Start DATASET

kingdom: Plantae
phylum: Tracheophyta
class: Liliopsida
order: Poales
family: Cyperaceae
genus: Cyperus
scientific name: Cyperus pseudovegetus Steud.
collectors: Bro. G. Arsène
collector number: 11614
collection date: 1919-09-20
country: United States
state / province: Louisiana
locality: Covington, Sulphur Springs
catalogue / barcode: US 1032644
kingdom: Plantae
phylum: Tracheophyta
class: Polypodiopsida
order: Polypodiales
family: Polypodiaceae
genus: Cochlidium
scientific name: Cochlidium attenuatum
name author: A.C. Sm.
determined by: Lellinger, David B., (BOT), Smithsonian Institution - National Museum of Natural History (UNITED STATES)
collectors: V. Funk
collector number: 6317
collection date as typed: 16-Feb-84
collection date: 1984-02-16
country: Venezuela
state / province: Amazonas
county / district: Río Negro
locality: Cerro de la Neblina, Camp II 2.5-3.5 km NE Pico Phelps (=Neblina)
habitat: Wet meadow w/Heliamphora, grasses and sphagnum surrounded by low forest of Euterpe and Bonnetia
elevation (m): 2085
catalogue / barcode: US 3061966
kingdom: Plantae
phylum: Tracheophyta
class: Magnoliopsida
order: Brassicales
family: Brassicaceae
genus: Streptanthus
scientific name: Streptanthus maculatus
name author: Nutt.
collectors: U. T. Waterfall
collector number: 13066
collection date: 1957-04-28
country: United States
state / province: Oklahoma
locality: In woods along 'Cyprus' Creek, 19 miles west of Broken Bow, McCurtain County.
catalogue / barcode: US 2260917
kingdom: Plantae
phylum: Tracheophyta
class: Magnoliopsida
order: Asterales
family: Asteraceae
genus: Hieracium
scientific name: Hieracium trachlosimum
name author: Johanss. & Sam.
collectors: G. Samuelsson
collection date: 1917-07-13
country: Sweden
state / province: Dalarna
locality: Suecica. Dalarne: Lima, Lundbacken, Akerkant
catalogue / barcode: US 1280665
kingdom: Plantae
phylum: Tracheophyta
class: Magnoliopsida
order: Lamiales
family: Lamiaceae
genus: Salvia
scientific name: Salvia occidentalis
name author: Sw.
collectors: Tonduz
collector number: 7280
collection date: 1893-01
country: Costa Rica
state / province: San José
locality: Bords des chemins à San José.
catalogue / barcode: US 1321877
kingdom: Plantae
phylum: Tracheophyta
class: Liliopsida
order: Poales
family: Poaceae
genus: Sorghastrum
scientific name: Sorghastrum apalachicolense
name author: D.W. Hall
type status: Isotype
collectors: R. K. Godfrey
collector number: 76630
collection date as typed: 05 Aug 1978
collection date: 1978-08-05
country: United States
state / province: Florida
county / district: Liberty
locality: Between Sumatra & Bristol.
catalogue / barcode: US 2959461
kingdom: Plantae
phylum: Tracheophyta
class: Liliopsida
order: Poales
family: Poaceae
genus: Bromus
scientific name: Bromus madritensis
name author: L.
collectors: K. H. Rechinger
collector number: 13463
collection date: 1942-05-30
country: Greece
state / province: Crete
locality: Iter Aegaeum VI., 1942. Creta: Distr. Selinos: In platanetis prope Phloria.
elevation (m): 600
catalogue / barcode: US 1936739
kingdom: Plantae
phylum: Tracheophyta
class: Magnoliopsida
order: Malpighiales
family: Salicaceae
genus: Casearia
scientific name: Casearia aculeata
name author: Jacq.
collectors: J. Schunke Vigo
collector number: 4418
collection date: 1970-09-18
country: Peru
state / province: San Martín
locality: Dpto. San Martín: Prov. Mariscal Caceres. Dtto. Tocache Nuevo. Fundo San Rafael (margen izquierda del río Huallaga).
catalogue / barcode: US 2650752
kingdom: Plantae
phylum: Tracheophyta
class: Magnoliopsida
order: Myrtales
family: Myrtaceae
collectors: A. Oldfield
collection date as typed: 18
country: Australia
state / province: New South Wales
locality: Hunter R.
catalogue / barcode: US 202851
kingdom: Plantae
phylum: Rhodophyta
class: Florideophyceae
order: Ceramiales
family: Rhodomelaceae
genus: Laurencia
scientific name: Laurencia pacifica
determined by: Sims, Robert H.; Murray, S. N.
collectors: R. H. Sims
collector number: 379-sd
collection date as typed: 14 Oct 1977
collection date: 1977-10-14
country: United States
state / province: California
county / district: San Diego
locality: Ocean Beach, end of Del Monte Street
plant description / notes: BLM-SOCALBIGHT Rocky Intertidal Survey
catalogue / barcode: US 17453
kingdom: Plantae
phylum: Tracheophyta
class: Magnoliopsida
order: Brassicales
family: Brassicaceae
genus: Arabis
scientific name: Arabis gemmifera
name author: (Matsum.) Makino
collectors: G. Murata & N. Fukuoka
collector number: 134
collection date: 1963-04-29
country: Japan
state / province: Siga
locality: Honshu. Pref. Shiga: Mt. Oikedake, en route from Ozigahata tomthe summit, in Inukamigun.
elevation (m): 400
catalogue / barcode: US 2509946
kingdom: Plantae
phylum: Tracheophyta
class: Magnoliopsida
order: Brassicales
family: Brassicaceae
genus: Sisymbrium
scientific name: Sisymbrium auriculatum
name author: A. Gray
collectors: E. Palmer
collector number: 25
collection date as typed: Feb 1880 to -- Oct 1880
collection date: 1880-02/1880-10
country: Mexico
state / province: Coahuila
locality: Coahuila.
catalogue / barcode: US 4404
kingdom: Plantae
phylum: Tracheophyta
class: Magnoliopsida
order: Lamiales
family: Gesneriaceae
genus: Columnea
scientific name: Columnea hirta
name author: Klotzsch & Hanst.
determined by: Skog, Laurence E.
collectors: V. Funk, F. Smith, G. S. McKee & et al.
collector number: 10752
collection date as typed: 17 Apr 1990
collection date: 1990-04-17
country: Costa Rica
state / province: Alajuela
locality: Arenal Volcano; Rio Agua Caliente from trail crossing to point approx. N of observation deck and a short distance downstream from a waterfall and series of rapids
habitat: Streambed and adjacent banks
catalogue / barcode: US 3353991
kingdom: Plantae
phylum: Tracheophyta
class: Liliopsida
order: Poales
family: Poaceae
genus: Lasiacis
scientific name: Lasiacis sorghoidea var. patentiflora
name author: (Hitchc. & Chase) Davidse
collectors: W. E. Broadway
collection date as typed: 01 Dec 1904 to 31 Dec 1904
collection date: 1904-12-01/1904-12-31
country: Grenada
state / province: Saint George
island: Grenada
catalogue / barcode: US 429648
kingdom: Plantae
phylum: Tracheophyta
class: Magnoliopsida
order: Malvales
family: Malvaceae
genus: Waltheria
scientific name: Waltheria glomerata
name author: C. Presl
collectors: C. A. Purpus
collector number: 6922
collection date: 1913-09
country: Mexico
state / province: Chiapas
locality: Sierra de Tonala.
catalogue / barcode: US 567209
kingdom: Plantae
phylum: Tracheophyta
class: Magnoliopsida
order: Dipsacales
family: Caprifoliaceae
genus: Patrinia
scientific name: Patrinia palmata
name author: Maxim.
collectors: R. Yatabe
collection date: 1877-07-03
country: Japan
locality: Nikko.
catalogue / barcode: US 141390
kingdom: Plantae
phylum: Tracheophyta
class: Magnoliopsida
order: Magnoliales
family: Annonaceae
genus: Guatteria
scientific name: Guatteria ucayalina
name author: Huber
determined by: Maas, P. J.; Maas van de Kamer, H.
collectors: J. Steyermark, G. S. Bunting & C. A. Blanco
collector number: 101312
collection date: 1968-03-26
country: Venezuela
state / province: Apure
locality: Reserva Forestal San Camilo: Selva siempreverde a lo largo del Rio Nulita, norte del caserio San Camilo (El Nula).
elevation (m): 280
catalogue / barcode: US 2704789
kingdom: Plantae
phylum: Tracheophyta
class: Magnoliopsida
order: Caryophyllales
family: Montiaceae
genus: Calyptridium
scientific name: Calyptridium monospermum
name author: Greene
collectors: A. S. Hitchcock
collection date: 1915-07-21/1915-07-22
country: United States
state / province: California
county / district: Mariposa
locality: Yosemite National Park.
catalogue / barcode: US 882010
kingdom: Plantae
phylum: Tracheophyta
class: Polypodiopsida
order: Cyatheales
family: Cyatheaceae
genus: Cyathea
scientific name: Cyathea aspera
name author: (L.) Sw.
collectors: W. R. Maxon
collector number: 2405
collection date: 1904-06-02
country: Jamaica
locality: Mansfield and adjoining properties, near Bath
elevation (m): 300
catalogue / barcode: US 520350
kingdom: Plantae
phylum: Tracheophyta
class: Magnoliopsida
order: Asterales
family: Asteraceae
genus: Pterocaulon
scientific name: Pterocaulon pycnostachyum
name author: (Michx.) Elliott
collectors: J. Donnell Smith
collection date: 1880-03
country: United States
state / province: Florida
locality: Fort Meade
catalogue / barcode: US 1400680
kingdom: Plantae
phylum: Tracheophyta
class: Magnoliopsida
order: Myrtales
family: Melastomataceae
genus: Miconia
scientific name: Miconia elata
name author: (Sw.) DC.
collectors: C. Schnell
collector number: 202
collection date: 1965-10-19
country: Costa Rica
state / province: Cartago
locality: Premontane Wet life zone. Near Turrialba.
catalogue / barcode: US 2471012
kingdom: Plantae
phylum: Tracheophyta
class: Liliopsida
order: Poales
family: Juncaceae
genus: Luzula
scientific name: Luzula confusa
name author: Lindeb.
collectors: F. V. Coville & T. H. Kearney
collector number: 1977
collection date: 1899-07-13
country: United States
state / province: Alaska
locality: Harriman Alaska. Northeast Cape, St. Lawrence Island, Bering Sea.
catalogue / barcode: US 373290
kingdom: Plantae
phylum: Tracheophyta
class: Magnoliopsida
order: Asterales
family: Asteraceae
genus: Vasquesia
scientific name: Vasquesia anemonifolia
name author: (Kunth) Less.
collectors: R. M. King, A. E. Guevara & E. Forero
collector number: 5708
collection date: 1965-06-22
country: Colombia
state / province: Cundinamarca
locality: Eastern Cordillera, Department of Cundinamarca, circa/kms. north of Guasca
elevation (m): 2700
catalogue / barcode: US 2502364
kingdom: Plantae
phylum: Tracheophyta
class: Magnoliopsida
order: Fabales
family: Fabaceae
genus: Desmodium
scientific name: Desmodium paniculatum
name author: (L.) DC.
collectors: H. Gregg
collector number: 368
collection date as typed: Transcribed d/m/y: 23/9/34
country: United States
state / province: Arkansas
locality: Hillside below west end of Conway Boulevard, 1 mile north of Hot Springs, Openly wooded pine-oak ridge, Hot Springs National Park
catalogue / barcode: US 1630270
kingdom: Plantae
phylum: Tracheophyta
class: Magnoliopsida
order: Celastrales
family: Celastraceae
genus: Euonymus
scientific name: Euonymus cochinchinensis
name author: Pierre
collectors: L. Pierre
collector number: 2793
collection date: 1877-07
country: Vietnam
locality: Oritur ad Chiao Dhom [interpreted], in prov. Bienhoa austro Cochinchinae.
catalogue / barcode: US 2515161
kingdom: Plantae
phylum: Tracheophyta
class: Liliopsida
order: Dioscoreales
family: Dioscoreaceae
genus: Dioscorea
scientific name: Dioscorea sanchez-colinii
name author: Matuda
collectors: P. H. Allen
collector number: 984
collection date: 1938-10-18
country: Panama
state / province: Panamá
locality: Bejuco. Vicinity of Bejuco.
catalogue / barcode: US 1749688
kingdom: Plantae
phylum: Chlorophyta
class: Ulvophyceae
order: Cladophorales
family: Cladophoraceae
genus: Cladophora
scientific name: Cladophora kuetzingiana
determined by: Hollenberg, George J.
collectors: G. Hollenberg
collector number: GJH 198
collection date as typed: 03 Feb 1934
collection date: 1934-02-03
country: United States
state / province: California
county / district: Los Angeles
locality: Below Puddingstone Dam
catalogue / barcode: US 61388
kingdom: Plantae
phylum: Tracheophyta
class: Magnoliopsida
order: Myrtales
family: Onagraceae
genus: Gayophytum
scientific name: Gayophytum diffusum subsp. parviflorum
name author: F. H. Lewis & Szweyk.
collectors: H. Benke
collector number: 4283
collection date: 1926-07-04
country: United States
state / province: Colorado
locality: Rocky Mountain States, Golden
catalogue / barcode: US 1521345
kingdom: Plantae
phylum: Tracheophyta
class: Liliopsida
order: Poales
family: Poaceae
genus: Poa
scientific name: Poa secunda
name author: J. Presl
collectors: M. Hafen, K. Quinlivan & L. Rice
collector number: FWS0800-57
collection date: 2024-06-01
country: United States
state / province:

End DATASET

* REQUIRED TASK:
Turn the listing above into a Markdown table with two columns, Row and Line, starting with the line that contains "locality: Ocean Beach, end" and going on through the line that contains "determined by: Skog, Laurence E.". Number each row and leave out any blank lines.

* PROBLEM SOLUTION:
| Row | Line |
|---|---|
| 1 | locality: Ocean Beach, end of Del Monte Street |
| 2 | plant description / notes: BLM-SOCALBIGHT Rocky Intertidal Survey |
| 3 | catalogue / barcode: US 17453 |
| 4 | kingdom: Plantae |
| 5 | phylum: Tracheophyta |
| 6 | class: Magnoliopsida |
| 7 | order: Brassicales |
| 8 | family: Brassicaceae |
| 9 | genus: Arabis |
| 10 | scientific name: Arabis gemmifera |
| 11 | name author: (Matsum.) Makino |
| 12 | collectors: G. Murata & N. Fukuoka |
| 13 | collector number: 134 |
| 14 | collection date: 1963-04-29 |
| 15 | country: Japan |
| 16 | state / province: Siga |
| 17 | locality: Honshu. Pref. Shiga: Mt. Oikedake, en route from Ozigahata tomthe summit, in Inukamigun. |
| 18 | elevation (m): 400 |
| 19 | catalogue / barcode: US 2509946 |
| 20 | kingdom: Plantae |
| 21 | phylum: Tracheophyta |
| 22 | class: Magnoliopsida |
| 23 | order: Brassicales |
| 24 | family: Brassicaceae |
| 25 | genus: Sisymbrium |
| 26 | scientific name: Sisymbrium auriculatum |
| 27 | name author: A. Gray |
| 28 | collectors: E. Palmer |
| 29 | collector number: 25 |
| 30 | collection date as typed: Feb 1880 to -- Oct 1880 |
| 31 | collection date: 1880-02/1880-10 |
| 32 | country: Mexico |
| 33 | state / province: Coahuila |
| 34 | locality: Coahuila. |
| 35 | catalogue / barcode: US 4404 |
| 36 | kingdom: Plantae |
| 37 | phylum: Tracheophyta |
| 38 | class: Magnoliopsida |
| 39 | order: Lamiales |
| 40 | family: Gesneriaceae |
| 41 | genus: Columnea |
| 42 | scientific name: Columnea hirta |
| 43 | name author: Klotzsch & Hanst. |
| 44 | determined by: Skog, Laurence E. |